Greene fouled out of that game against the Owls and was saddled with early foul trouble in the NCAA loss. In fact, he fouled out twice and had four fouls twice in the four games the Cajuns lost after he became eligible.

That’s a situation UL can ill afford right now, given the dearth of depth at most positions and especially at point guard. Greene played 38 minutes at the point Sunday in the 83-69 loss to LSU in the finals of the Louisiana Classic, and had 34 minutes in last Friday’s 84-63 dispatching of Louisiana Tech.

“He wants to be out there every minute,” said Cajun coach Robert Lee, “and we’ve got a tremendous problem without a backup point guard. We’re asking him to pretty much play 40 minutes, and you really can’t do that at this level.

“It may be unfair to him, but that’s the cards we’ve been dealt, so he has to be tough enough to play at least 35 minutes and still be effective.”

Greene finished with 18 points in both games last weekend and added 13 total assists, but was visibly more comfortable in the opener against Tech when he had eight assists and four steals with only one turnover in 34 minutes, hitting 6-of-12 shots and three three-pointers.

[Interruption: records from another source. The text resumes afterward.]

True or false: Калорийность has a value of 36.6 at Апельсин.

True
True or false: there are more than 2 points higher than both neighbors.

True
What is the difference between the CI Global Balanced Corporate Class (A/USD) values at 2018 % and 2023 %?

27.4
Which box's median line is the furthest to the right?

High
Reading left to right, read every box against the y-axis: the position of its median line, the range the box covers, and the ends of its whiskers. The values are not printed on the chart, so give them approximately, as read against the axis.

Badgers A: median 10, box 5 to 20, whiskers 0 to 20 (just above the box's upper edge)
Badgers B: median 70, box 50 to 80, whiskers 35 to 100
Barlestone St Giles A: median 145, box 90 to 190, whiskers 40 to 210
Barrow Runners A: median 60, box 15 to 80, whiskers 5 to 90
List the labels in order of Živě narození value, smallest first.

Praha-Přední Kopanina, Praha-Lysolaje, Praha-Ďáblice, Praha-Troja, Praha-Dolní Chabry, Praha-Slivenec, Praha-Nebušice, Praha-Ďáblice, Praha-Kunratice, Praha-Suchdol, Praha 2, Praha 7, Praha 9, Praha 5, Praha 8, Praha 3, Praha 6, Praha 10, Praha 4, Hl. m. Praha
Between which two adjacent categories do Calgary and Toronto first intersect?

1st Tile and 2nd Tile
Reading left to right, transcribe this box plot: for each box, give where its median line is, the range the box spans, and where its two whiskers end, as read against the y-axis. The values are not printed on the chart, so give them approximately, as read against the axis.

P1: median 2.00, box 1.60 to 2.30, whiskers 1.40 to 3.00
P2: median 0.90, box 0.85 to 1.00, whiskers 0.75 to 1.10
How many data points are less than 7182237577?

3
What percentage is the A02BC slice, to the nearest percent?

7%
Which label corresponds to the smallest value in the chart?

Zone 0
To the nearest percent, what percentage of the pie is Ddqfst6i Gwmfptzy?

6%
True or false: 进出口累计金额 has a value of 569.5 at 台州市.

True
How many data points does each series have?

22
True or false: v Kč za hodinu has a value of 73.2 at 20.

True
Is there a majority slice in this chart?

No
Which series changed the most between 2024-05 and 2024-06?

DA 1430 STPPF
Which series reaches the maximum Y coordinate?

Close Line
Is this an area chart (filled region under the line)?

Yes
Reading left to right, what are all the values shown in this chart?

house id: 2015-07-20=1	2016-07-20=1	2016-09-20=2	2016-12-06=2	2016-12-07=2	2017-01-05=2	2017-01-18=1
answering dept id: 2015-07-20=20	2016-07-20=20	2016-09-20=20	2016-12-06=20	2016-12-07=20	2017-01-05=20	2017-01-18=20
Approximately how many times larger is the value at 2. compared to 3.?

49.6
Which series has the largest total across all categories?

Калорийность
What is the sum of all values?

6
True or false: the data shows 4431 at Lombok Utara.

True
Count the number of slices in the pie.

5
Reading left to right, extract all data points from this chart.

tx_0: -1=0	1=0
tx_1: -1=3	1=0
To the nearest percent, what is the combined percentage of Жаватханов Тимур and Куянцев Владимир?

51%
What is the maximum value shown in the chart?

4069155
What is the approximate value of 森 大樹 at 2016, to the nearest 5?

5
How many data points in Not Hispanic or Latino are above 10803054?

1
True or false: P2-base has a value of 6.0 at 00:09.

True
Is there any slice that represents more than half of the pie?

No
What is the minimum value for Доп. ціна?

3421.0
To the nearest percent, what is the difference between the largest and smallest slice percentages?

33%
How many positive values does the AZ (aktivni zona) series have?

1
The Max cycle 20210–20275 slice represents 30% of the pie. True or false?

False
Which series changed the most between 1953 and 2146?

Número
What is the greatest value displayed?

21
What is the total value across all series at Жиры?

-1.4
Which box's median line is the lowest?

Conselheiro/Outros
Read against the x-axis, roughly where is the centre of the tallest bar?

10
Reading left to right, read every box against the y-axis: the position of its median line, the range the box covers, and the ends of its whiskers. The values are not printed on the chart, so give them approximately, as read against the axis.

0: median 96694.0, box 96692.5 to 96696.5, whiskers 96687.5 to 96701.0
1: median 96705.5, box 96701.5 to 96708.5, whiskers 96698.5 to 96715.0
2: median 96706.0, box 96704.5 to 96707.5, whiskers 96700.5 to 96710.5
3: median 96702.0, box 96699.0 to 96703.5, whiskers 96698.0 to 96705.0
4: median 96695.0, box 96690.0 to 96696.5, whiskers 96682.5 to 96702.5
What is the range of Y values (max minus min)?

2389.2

Two days later he had five assists and five steals against the Tigers, but also had seven turnovers, hit 7-of-17 shots and was only 2-for-8 outside the arc.

Greene averaged 19.1 minutes as a freshman and 23.8 minutes as a sophomore at Florida before transferring, and despite his 22-month purgatory he averaged 25.8 minutes per game once he returned to action last spring.

“I’m trying to be a 40-minute guy,” Greene said. “Sometimes if I’m dead tired I’ll ask to come out, but I try to suck it up and keep going. You get used to it. It’s probably going to wear on me, but this is my last year and you just do whatever it takes.”

Greene’s game conditioning isn’t at its best thanks to a minor foot fracture he picked up during summer workouts. The fracture healed on its own, but his activity was curtailed during the healing process.

“I just try to go out and win games,” Greene said. “The first game we played, we came out good and did what we were supposed to do. The second game, we didn’t fight for 40 minutes, and we need to get that right.

“I give us a B-minus, maybe a C, for the first weekend, and the only thing that’s acceptable is an A. That’s what we have to do, and we need everybody on track to do that.”